Technically you can apply Friedman’s test by choosing any blocking scheme, the blocks may or may not be significantly different. However, I do not think you should because with blocking (Friedman’s test) we are separating out the variablity of the data with the blocks, but if the blocks aren’t meaningful then there is no reason to do that.
(GRAD ONLY) From book: Page 302, Problem 7.
p=3; n=3
Rsum = rep(NA,6^3)
library(gtools)
perm = permutations(3,3)
counter = 1
for (i in 1:6)
{
for (j in 1:6)
{
for (k in 1:6)
{
counter = counter + 1
matrix = matrix(data = c(perm[i,1],perm[i,2],perm[i,3],perm[j,1],perm[j,2],perm[j,3],perm[k,1],perm[k,2],perm[k,3]), nrow = 3, ncol = 3)
Rsum[counter] = sum(apply(matrix, 1, sum)^2)
}
}
}
S = 12/(n*p*(p+1)) *(Rsum) - 3*n*(p+1)
hist(S)
This was hard!
(GRAD ONLY) Generate the permutation distribution for Spearman’s rs and Kendall’s τ based on the following data:
height<-c(68,70,74)
weight<-c(145,155,160)
cor.test(height, weight, method = "spearman")
##
## Spearman's rank correlation rho
##
## data: height and weight
## S = 0, p-value = 0.3333
## alternative hypothesis: true rho is not equal to 0
## sample estimates:
## rho
## 1
#Use same perms from #4
perms = permutations(3,3)
d = dim(perms)[1]
cor.null = rep(NA, d)
ken.null = rep(NA, d)
for (i in 1:d) {
cor.null[i] = cor(height, weight[perms[i,]], method = "spearman")
ken.null[i] = cor(height, weight[perms[i,]], method = "kendall")
}
hist(cor.null)
hist(ken.null)
The data below are ages (in days) of concrete cylinders and the compressive strengths of the cylinders.
age<-c(3,7,15,24,85,180,360)
strength<-c(2500,3200,4300,5300,5900,6700,6900)
Plot the data to show a non-linear relationship.

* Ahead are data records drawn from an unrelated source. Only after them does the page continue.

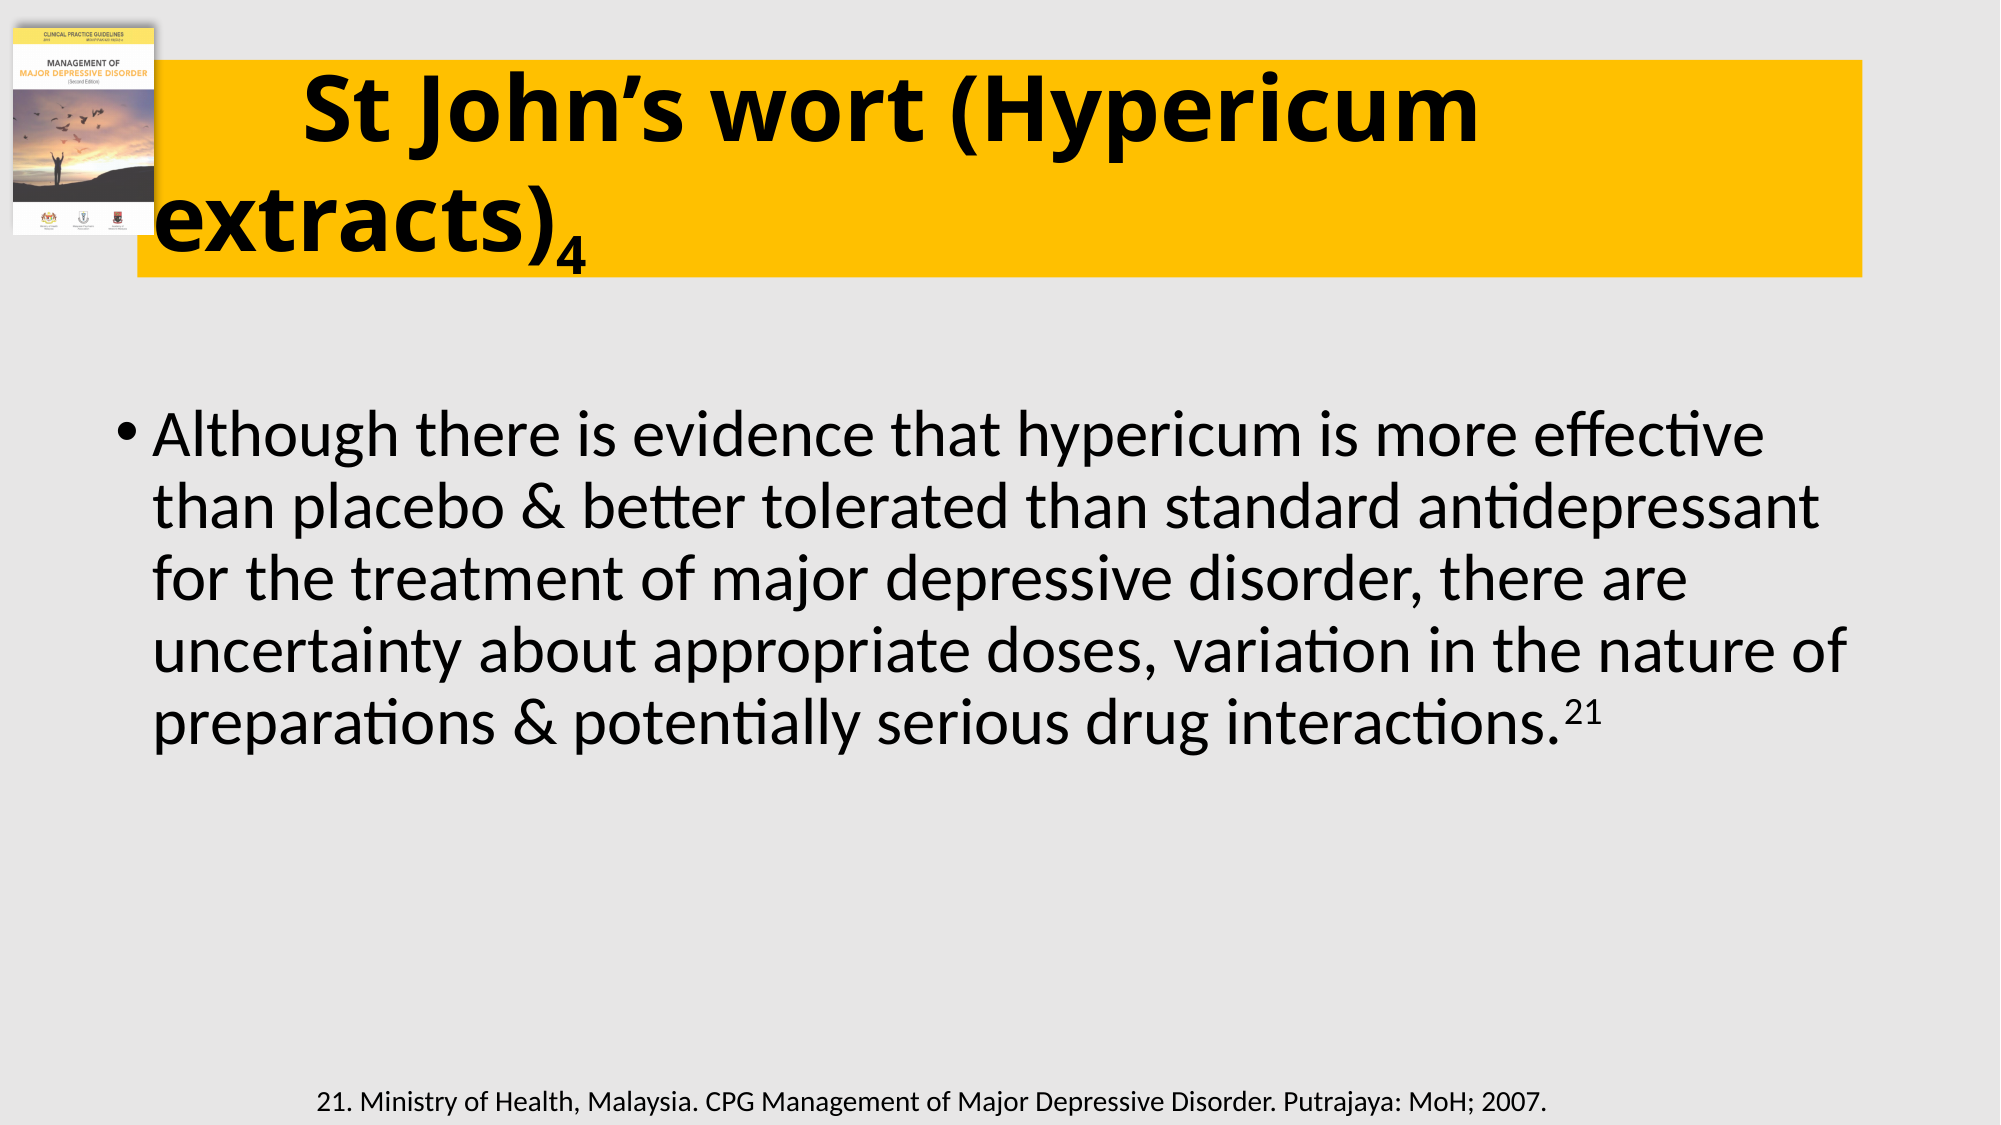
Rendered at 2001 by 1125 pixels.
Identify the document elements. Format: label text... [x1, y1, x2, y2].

title St John’s wort (Hypericum extracts)4 [137, 59, 1863, 278]
list Although there is evidence that hypericum is more effective than placebo & better tolerated than standard antidepressant for the treatment of major depressive disorder, there are uncertainty about appropriate doses, variation in the nature of preparations & potentially serious drug interactions.21 [100, 290, 1892, 844]
picture [13, 28, 154, 235]
text_box 21. Ministry of Health, Malaysia. CPG Management of Major Depressive Disorder. Putrajaya: MoH; 2007. [301, 1074, 1614, 1125]
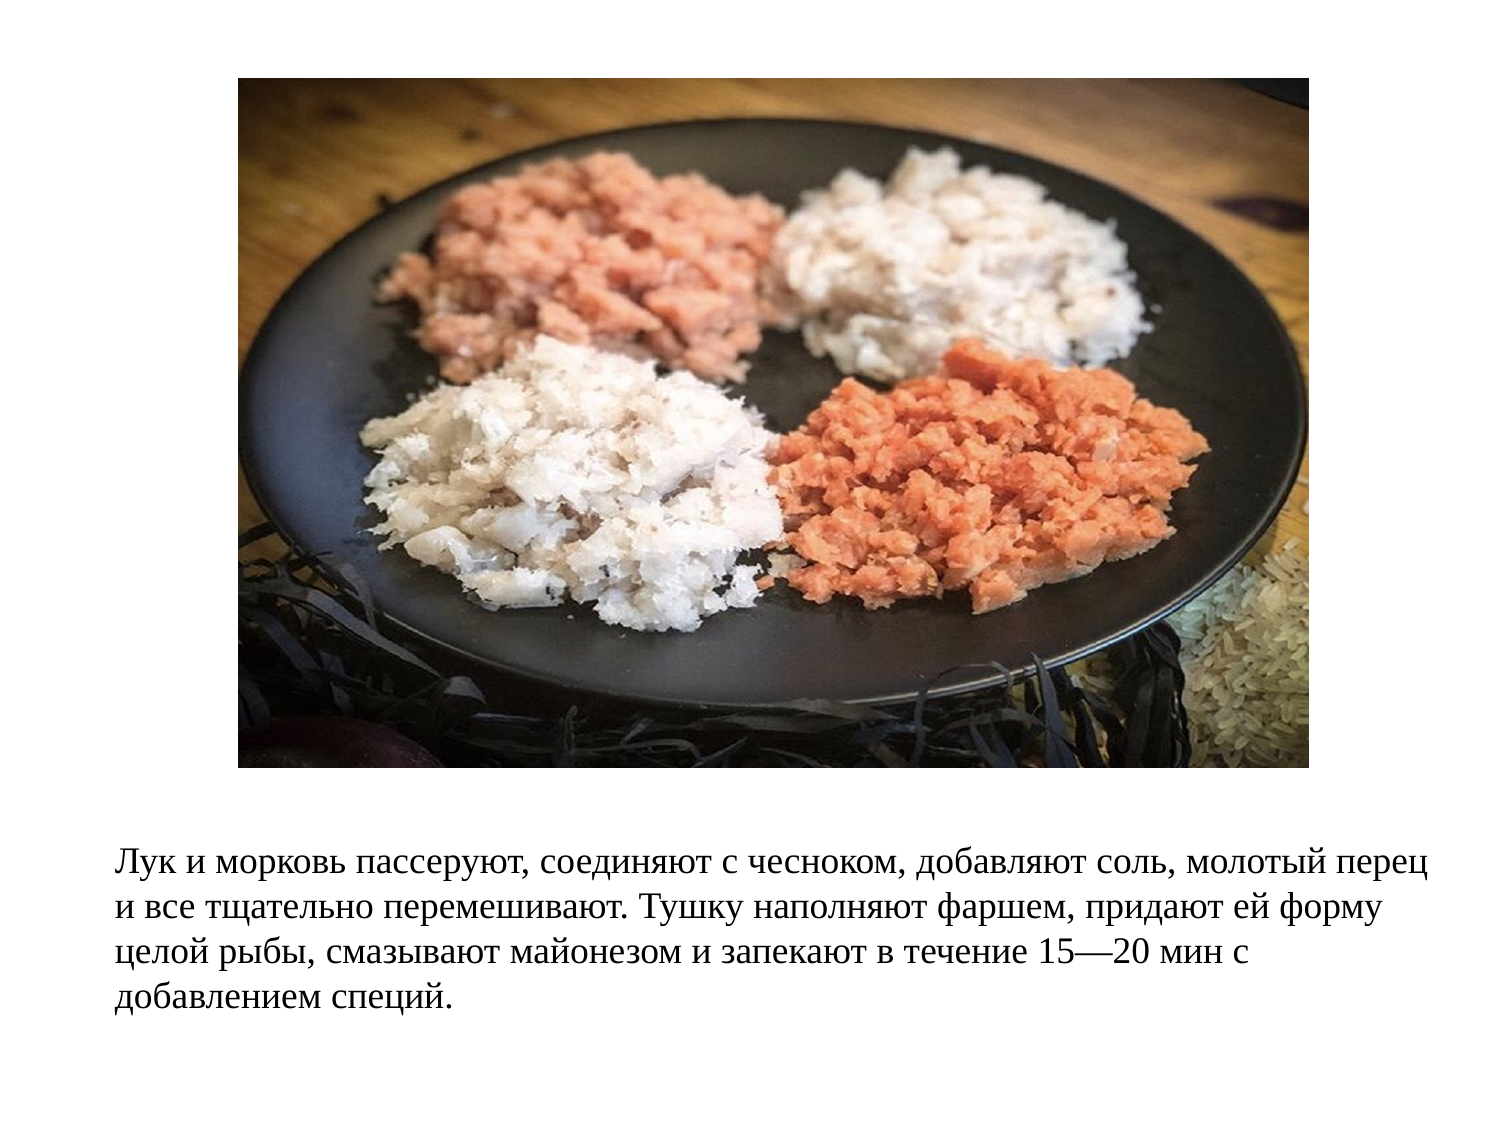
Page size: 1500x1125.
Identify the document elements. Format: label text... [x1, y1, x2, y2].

Compute Pearson’s correlation, Spearman’s correlation, and Kendall’s τ.
plot(strength ~ age)
cor(strength, age)
## [1] 0.7858418
cor(strength, age, method = "spearman")
## [1] 1
cor(strength, age, method = "kendall")
## [1] 1
(UNDERGRAD ONLY) Test for significant association using the Spearman correlation from the previous part.
(GRAD ONLY) Test for significant association using each of the measures from the previous part.
cor.test(strength, age)
##
## Pearson's product-moment correlation
##
## data: strength and age
## t = 2.8414, df = 5, p-value = 0.03619
## alternative hypothesis: true correlation is not equal to 0
## 95 percent confidence interval:
## 0.08030986 0.96677652
## sample estimates:
## cor
## 0.7858418
\[H_0:\rho = 0\] \[H_0:\rho \neq{0}\]
If we were testing significance of the Pearson correlation coefficient we would reject the null and conclude that there is a linear association between these two variables, however this is NOT an appropriate test because the data is not linear.
spear = cor.test(strength, age, method = "spearman"); spear
##
## Spearman's rank correlation rho
##
## data: strength and age
## S = 1.2434e-14, p-value = 0.0003968
## alternative hypothesis: true rho is not equal to 0
## sample estimates:
## rho
## 1
\[H_0:\rho = 0\] \[H_0:\rho \neq{0}\]
Since the data is monotonic, Spearman correlation is an appropriate test. With a p-value of 3.96825410^{-4} < \(\alpha = .01\), we reject the null and conclude there is a mononic association between weight and age of the compressive strengths of concrete cylinders (assuming the observations are from different cylinders; uncorrelated).
kend = cor.test(strength, age, method = "kendall"); kend
##
## Kendall's rank correlation tau
##
## data: strength and age
## T = 21, p-value = 0.0003968
## alternative hypothesis: true tau is not equal to 0
## sample estimates:
## tau
## 1
With a p-value of 3.96825410^{-4} < \(\alpha = .01\), we reject the null and conclude there is some association between weight and age of the compressive strengths of concrete cylinders.